* _Available data_:
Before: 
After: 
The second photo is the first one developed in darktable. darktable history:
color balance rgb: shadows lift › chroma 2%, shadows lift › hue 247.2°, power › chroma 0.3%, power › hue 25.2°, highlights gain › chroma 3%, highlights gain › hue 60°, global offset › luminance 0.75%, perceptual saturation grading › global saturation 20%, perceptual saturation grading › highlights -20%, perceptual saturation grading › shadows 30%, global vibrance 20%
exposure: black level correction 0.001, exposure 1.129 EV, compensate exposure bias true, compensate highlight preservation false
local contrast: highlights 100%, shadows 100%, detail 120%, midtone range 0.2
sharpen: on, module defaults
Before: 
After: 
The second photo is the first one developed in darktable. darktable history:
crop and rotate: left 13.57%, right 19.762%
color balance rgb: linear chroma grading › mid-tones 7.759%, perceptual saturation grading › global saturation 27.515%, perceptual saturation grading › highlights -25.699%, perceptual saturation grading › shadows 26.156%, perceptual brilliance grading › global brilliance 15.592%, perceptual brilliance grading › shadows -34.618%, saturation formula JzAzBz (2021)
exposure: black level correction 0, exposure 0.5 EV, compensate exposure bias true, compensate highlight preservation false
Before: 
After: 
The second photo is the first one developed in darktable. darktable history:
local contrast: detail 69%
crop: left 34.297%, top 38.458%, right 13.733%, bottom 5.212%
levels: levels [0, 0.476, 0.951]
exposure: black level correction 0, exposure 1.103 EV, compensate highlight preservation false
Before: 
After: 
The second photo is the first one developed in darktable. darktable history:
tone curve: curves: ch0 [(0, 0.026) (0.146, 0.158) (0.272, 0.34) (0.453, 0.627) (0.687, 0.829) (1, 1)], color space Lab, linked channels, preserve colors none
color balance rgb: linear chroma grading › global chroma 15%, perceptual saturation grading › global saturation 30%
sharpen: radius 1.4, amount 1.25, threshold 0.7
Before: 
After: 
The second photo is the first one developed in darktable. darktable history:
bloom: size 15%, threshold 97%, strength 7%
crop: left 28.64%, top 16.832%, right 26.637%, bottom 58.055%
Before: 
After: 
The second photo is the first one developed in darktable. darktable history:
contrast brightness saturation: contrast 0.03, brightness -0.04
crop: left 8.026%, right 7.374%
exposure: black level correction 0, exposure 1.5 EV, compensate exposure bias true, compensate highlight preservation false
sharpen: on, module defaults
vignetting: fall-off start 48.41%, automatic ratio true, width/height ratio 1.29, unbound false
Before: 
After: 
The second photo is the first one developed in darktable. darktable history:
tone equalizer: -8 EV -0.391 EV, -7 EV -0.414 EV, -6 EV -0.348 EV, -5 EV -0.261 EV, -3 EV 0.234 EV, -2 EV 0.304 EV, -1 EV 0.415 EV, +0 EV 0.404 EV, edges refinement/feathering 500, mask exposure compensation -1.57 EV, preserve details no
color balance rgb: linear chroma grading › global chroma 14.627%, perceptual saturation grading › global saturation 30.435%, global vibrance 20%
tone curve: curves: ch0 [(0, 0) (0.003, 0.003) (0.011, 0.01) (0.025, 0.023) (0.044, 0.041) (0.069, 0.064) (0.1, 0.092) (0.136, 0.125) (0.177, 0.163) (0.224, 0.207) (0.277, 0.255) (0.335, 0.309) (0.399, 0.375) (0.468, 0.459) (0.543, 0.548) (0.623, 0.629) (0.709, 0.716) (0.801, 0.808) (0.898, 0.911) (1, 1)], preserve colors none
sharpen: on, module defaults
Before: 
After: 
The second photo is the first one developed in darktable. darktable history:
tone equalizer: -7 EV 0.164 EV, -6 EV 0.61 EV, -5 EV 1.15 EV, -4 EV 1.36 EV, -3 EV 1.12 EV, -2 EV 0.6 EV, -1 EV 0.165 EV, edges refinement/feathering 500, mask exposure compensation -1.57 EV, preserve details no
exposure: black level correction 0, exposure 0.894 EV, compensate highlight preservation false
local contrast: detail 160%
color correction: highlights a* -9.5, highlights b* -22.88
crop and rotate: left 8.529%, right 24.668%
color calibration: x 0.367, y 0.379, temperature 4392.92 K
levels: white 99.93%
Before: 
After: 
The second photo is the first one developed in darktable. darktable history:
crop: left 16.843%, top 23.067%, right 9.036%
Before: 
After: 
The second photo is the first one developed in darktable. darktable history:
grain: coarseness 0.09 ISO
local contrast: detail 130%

* _What you should do_: Rewrite the data above, replacing every "developed" with "processed" and changing nothing else.

* _Written response_:
Before: 
After: 
The second photo is the first one processed in darktable. darktable history:
color balance rgb: shadows lift › chroma 2%, shadows lift › hue 247.2°, power › chroma 0.3%, power › hue 25.2°, highlights gain › chroma 3%, highlights gain › hue 60°, global offset › luminance 0.75%, perceptual saturation grading › global saturation 20%, perceptual saturation grading › highlights -20%, perceptual saturation grading › shadows 30%, global vibrance 20%
exposure: black level correction 0.001, exposure 1.129 EV, compensate exposure bias true, compensate highlight preservation false
local contrast: highlights 100%, shadows 100%, detail 120%, midtone range 0.2
sharpen: on, module defaults
Before: 
After: 
The second photo is the first one processed in darktable. darktable history:
crop and rotate: left 13.57%, right 19.762%
color balance rgb: linear chroma grading › mid-tones 7.759%, perceptual saturation grading › global saturation 27.515%, perceptual saturation grading › highlights -25.699%, perceptual saturation grading › shadows 26.156%, perceptual brilliance grading › global brilliance 15.592%, perceptual brilliance grading › shadows -34.618%, saturation formula JzAzBz (2021)
exposure: black level correction 0, exposure 0.5 EV, compensate exposure bias true, compensate highlight preservation false
Before: 
After: 
The second photo is the first one processed in darktable. darktable history:
local contrast: detail 69%
crop: left 34.297%, top 38.458%, right 13.733%, bottom 5.212%
levels: levels [0, 0.476, 0.951]
exposure: black level correction 0, exposure 1.103 EV, compensate highlight preservation false
Before: 
After: 
The second photo is the first one processed in darktable. darktable history:
tone curve: curves: ch0 [(0, 0.026) (0.146, 0.158) (0.272, 0.34) (0.453, 0.627) (0.687, 0.829) (1, 1)], color space Lab, linked channels, preserve colors none
color balance rgb: linear chroma grading › global chroma 15%, perceptual saturation grading › global saturation 30%
sharpen: radius 1.4, amount 1.25, threshold 0.7
Before: 
After: 
The second photo is the first one processed in darktable. darktable history:
bloom: size 15%, threshold 97%, strength 7%
crop: left 28.64%, top 16.832%, right 26.637%, bottom 58.055%
Before: 
After: 
The second photo is the first one processed in darktable. darktable history:
contrast brightness saturation: contrast 0.03, brightness -0.04
crop: left 8.026%, right 7.374%
exposure: black level correction 0, exposure 1.5 EV, compensate exposure bias true, compensate highlight preservation false
sharpen: on, module defaults
vignetting: fall-off start 48.41%, automatic ratio true, width/height ratio 1.29, unbound false
Before: 
After: 
The second photo is the first one processed in darktable. darktable history:
tone equalizer: -8 EV -0.391 EV, -7 EV -0.414 EV, -6 EV -0.348 EV, -5 EV -0.261 EV, -3 EV 0.234 EV, -2 EV 0.304 EV, -1 EV 0.415 EV, +0 EV 0.404 EV, edges refinement/feathering 500, mask exposure compensation -1.57 EV, preserve details no
color balance rgb: linear chroma grading › global chroma 14.627%, perceptual saturation grading › global saturation 30.435%, global vibrance 20%
tone curve: curves: ch0 [(0, 0) (0.003, 0.003) (0.011, 0.01) (0.025, 0.023) (0.044, 0.041) (0.069, 0.064) (0.1, 0.092) (0.136, 0.125) (0.177, 0.163) (0.224, 0.207) (0.277, 0.255) (0.335, 0.309) (0.399, 0.375) (0.468, 0.459) (0.543, 0.548) (0.623, 0.629) (0.709, 0.716) (0.801, 0.808) (0.898, 0.911) (1, 1)], preserve colors none
sharpen: on, module defaults
Before: 
After: 
The second photo is the first one processed in darktable. darktable history:
tone equalizer: -7 EV 0.164 EV, -6 EV 0.61 EV, -5 EV 1.15 EV, -4 EV 1.36 EV, -3 EV 1.12 EV, -2 EV 0.6 EV, -1 EV 0.165 EV, edges refinement/feathering 500, mask exposure compensation -1.57 EV, preserve details no
exposure: black level correction 0, exposure 0.894 EV, compensate highlight preservation false
local contrast: detail 160%
color correction: highlights a* -9.5, highlights b* -22.88
crop and rotate: left 8.529%, right 24.668%
color calibration: x 0.367, y 0.379, temperature 4392.92 K
levels: white 99.93%
Before: 
After: 
The second photo is the first one processed in darktable. darktable history:
crop: left 16.843%, top 23.067%, right 9.036%
Before: 
After: 
The second photo is the first one processed in darktable. darktable history:
grain: coarseness 0.09 ISO
local contrast: detail 130%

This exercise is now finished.